WHAT THIS TASK INVOLVES. Lines before the one containing "464 51 1411.2" are left out; copy that line and every later line through the end of the data exactly.

RECORDED INFORMATION.
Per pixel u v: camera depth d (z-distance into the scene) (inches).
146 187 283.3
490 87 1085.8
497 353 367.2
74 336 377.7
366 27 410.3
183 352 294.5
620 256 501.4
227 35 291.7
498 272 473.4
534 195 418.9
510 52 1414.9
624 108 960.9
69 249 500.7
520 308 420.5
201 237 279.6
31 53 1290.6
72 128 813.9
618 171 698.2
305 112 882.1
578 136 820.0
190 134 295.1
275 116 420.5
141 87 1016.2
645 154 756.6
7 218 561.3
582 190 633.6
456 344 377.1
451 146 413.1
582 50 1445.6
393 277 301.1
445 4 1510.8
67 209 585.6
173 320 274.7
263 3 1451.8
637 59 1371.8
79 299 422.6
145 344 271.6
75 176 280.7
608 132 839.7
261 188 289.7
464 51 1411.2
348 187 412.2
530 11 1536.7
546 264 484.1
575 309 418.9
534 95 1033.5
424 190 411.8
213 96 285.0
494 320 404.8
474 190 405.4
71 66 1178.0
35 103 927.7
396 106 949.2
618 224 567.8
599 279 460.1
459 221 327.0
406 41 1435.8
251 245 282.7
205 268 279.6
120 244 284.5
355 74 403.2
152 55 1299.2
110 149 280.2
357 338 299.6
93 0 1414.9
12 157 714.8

ANSWER TO THE EXERCISE.
464 51 1411.2
348 187 412.2
530 11 1536.7
546 264 484.1
575 309 418.9
534 95 1033.5
424 190 411.8
213 96 285.0
494 320 404.8
474 190 405.4
71 66 1178.0
35 103 927.7
396 106 949.2
618 224 567.8
599 279 460.1
459 221 327.0
406 41 1435.8
251 245 282.7
205 268 279.6
120 244 284.5
355 74 403.2
152 55 1299.2
110 149 280.2
357 338 299.6
93 0 1414.9
12 157 714.8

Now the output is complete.